With the evolution of the damage, the numerical convergence is difficult, delimiting the corrosion values possible to be analyzed. Thus, it is noted that collapse can occur due to cross-section failure before the instability problem for a certain level of corrosion.
As observed by Pereira Junior et al. (2016), the damage was concentrated in the tensioned regions. Furthermore, as the cracking increased, the meeting of the microcracks led to the fracture of the material. Finally, the connection of cracks developed around the bars increased the second-order effects on the structure.
4. Conclusions
Corrosion degrades the steel and initiates a process of concrete deterioration, as the opening of cracks leaves the element susceptible to attack by external agents.

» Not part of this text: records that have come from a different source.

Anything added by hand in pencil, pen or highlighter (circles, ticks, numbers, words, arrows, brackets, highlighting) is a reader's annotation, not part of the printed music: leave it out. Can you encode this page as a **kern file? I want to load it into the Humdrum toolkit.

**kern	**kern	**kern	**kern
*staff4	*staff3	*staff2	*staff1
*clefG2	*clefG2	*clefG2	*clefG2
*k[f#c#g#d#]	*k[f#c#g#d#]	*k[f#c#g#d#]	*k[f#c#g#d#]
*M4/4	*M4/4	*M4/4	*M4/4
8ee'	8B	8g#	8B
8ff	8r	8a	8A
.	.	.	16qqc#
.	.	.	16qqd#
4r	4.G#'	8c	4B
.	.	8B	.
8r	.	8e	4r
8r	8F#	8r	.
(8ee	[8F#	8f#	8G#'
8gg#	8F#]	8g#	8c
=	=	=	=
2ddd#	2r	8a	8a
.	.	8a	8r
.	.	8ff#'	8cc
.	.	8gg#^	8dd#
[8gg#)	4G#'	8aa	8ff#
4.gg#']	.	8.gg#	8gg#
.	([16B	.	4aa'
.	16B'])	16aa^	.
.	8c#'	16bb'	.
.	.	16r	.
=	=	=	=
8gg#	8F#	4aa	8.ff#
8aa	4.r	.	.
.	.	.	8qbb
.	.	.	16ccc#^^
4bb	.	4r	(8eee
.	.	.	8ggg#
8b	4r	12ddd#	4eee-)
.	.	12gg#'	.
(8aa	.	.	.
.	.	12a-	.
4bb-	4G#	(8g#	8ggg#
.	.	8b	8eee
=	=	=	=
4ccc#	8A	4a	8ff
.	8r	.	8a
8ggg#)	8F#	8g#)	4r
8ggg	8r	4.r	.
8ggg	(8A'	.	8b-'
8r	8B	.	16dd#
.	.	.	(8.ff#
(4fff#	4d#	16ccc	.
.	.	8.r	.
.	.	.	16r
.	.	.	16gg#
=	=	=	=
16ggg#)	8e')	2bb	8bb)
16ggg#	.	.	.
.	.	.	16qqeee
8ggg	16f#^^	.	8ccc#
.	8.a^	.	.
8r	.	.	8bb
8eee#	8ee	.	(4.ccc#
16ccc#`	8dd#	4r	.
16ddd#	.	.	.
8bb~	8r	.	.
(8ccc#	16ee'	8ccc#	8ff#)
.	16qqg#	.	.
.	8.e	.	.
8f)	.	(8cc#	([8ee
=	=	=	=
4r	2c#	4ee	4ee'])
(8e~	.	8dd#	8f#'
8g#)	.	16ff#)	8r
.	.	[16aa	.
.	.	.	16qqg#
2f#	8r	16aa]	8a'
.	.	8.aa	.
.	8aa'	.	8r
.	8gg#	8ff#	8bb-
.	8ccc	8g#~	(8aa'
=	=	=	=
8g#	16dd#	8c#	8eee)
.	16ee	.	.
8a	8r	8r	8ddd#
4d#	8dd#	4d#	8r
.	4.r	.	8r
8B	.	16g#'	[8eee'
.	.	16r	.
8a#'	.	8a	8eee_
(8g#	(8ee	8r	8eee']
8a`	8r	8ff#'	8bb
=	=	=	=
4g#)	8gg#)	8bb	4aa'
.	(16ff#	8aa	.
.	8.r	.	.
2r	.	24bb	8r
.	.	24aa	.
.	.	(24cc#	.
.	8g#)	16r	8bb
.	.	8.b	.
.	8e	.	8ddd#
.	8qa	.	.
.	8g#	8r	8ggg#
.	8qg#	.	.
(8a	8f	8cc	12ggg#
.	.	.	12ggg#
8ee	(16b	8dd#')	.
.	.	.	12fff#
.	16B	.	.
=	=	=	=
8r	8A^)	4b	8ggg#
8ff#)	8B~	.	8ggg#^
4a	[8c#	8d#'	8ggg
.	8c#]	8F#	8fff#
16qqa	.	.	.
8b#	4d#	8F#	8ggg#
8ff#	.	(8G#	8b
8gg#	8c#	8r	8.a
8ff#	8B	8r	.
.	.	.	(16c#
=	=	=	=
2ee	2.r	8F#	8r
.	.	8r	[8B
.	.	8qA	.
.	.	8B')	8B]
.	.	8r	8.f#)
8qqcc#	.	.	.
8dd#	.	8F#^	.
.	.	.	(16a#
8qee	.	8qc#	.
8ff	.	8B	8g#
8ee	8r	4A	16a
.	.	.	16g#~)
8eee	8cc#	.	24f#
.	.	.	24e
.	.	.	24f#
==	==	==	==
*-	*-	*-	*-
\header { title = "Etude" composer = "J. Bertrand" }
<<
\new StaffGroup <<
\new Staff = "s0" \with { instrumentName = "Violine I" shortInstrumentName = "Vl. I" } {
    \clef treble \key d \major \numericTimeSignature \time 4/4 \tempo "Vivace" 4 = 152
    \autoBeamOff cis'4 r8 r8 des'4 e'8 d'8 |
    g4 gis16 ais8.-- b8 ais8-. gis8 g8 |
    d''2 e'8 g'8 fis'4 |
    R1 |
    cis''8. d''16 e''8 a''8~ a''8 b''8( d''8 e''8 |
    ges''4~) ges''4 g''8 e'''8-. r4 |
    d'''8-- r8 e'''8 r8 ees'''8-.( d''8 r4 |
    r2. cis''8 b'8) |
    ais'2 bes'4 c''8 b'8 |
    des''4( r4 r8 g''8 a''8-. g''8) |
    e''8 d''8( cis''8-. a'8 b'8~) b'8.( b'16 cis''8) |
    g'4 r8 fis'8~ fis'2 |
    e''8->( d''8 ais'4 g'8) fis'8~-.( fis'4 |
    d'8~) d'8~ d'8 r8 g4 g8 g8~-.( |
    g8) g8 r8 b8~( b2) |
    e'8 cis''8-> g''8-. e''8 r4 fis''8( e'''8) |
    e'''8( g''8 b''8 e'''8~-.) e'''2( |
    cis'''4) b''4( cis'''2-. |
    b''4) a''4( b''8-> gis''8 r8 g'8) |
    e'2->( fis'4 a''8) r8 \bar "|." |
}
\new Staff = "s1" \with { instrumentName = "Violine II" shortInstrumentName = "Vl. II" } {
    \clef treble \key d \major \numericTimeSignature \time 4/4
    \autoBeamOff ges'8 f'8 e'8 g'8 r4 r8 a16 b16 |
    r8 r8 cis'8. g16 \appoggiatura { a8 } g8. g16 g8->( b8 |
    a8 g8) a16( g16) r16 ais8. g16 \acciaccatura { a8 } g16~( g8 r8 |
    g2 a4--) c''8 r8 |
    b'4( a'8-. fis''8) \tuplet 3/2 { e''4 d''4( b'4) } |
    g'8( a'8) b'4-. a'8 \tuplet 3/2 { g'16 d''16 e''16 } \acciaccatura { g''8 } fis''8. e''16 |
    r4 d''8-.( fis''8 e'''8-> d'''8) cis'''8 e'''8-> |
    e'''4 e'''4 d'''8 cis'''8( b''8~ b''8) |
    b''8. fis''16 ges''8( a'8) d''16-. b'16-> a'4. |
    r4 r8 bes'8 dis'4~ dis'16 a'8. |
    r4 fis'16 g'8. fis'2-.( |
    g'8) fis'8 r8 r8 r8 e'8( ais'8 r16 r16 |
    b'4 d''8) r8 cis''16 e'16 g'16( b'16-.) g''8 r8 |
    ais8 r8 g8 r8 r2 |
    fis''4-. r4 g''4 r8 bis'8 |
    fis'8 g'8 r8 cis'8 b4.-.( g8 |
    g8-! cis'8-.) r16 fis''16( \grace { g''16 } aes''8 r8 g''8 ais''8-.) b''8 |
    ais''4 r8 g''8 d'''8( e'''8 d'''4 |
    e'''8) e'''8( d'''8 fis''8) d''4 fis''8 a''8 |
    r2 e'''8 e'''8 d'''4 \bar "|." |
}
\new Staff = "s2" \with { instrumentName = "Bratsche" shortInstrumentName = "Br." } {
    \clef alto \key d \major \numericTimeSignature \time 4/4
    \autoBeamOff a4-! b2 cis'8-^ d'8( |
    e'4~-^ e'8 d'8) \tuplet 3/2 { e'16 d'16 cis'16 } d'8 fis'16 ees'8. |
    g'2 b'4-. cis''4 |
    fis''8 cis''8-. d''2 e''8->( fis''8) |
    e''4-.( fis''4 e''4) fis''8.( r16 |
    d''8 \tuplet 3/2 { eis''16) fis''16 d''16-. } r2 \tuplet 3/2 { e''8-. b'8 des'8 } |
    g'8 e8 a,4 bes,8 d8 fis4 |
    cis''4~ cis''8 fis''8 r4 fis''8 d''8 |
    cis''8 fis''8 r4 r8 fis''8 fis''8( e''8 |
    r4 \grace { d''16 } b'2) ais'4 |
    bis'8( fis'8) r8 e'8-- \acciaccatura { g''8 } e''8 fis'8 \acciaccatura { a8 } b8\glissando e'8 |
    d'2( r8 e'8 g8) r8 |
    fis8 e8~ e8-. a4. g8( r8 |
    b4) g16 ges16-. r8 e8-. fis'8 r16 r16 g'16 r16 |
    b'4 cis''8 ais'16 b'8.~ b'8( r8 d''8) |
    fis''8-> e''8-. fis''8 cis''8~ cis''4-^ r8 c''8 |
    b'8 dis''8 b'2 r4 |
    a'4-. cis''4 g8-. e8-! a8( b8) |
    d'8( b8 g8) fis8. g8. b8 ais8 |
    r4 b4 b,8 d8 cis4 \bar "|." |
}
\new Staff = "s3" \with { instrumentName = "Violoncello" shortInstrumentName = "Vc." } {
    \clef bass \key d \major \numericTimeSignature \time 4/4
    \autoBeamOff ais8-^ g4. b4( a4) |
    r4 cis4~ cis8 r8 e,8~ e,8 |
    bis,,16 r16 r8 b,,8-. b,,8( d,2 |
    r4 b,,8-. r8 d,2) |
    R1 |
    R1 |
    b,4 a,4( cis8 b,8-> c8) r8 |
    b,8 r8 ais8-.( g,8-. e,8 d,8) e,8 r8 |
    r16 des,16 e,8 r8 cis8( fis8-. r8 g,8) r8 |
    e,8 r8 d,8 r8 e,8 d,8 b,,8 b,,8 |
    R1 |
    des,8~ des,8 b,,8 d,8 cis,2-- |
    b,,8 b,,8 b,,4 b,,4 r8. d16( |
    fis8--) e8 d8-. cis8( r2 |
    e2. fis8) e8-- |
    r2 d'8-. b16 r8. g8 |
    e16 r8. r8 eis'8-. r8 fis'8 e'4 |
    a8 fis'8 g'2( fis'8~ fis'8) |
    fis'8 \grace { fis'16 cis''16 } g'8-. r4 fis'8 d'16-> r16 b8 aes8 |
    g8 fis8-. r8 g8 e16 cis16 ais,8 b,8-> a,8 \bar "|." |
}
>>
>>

This paper reproduced a methodology for simulating and validating the mechanical behavior of structural elements in reinforced concrete. In addition, this study included the effect of corrosion, that is, the intensification of the cracking process due to the expansive product of corrosion.
The study concluded that corrosion negatively influences the stability of reinforced concrete elements, as it intensifies the global second-order effects.
The comparison between the γ z coefficient obtained with numerical simulations after corrosion and those calculated from NBR 6118:2014 indicated that the Brazilian code method is safe for the levels analyzed of corrosion.
However, numerical models also indicated that structural collapse could occur due to cross-section failure, even before the critical increase in second-order effects.
However, the stiffness reduction proposed by the Brazilian code must also consider the rheological effects of reinforced concrete. Therefore, the joint presence of these phenomena (corrosion + rheological effects) can lead the structure to a state not predicted by the numerical models presented. Consequently, it is recommended that future researchers analyze the rheological effects in the presence of intense levels of degradation to specify the level of security provided by the normative simplifications.